One way to serialize a binary tree is to use pre-order traversal. When we encounter a non-null node, we record the node's value. If it is a null node, we record using a sentinel value such as #.
_9_
/ \
3 2
/ \ / \
4 1 # 6
/ \ / \ / \
# # # # # #
For example, the above binary tree can be serialized to the string "9,3,4,#,#,1,#,#,2,#,6,#,#",
where # represents a null node.
Given a string of comma separated values, verify whether it is a correct preorder traversal serialization of a binary tree. Find an algorithm without reconstructing the tree.
Each comma separated value in the string must be either an integer or a character '#' representing null pointer.

**所提供数据:**

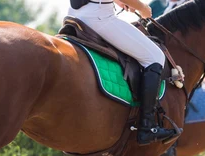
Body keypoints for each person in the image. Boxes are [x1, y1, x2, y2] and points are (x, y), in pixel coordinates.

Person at [68, 0, 177, 145]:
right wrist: (142, 8)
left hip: (74, 14)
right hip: (99, 16)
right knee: (155, 57)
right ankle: (147, 126)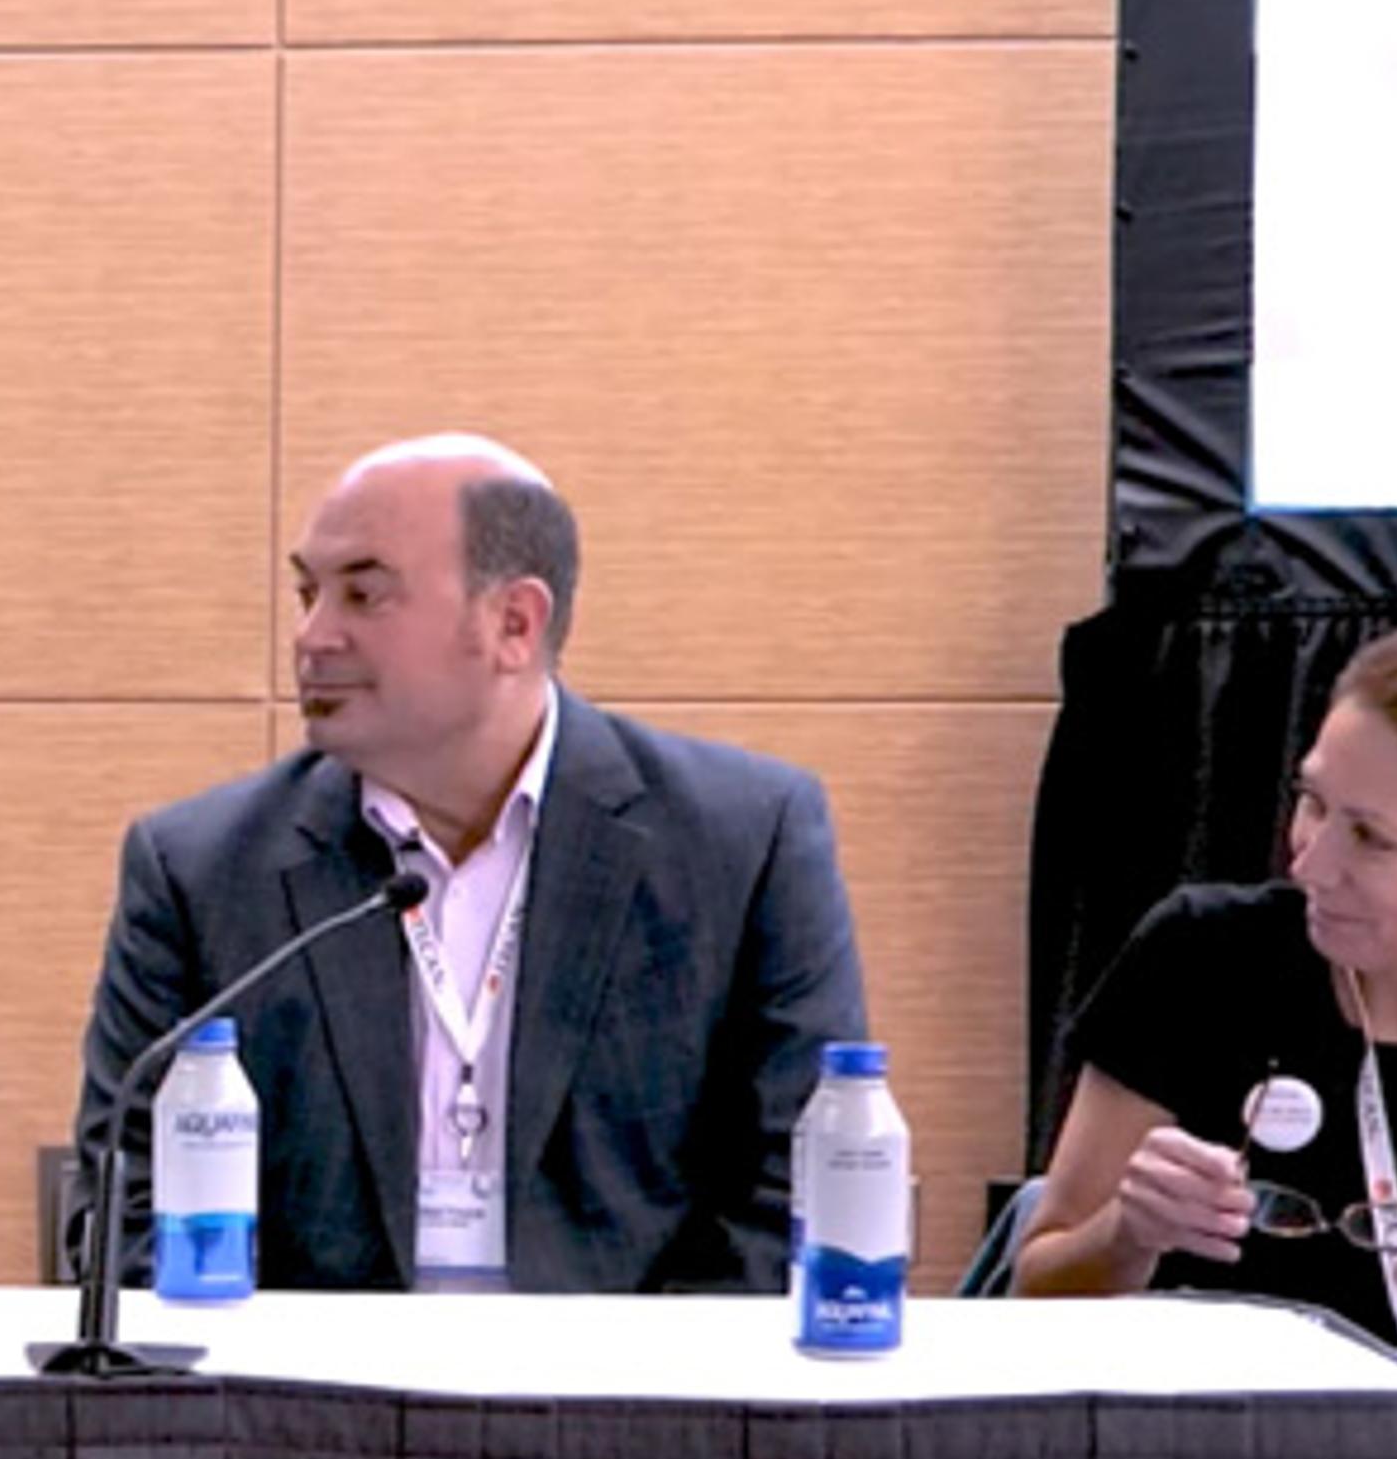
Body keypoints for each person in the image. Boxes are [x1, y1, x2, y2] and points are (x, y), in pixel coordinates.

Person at [73, 434, 866, 1293]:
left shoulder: (740, 843)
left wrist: (629, 1372)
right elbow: (124, 1210)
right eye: (308, 594)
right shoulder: (201, 871)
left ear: (514, 623)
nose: (311, 636)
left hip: (635, 1372)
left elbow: (799, 1189)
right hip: (304, 1375)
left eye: (363, 594)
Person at [1018, 607, 1397, 1360]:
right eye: (1313, 801)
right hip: (1217, 1429)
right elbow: (1033, 1298)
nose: (1310, 863)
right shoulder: (1201, 958)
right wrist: (1128, 1234)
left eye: (1371, 837)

**练习 A:** 在关于二叉树前序序列化的阅读材料中，遇到空节点时用什么标记值来记录？
**练习 B:** 请写出关于二叉树前序序列化的阅读材料的后续内容，从其最后一句之后接着写。
以上记录与阅读材料并无关联。

**任务结果 A:** 用标记值 # 记录空节点。

**任务结果 B:**
You may assume that the input format is always valid, for example it could never contain two consecutive commas such as "1,,3".
Example 1:
"9,3,4,#,#,1,#,#,2,#,6,#,#"
Return true
Example 2:
"1,#"
Return false
Example 3:
"9,#,#,1"
Return false
一、
将元素依次push到vector,如果vector的大小大于等于3,且后两个为#,倒数第三个不为#,则弹出他们,push一个#。
如果最后vector大小为1,且为#,则是合法的前序序列!
class Solution {
public:
bool isValidSerialization(string preorder) {
vector<string> vec;
stringstream ss(preorder);
string val;
while (getline(ss, val, ',')){
vec.push_back(val);
while (vec.size() >= 3 && vec[vec.size() - 1] == "#"
&&vec[vec.size() - 2] == "#" && vec[vec.size() - 3] != "#"){
vec.pop_back(); vec.pop_back(); vec.pop_back();
vec.push_back("#");
}
}
return vec.size() == 1 && vec[0] == "#";
}
};二、
在构建的过程中,记录出度与入度之差,记为diff = outdegree - indegree
当遍历节点时,我们令diff - 1(因为节点提供了一个入度)。如果diff<0,返回false;如果节点非空,再令diff + 2(因为节点提供了2个出度)。
最后判断diff==0;
理解:如果在遍历过程中的某时刻,系统的入度>出度,则说明当前序列中出现过的所有分支节点的“空闲分支”均已用完,后序节点没有办法挂载到之前出现的节点之上,从而判定先序遍历的序列是不合法的。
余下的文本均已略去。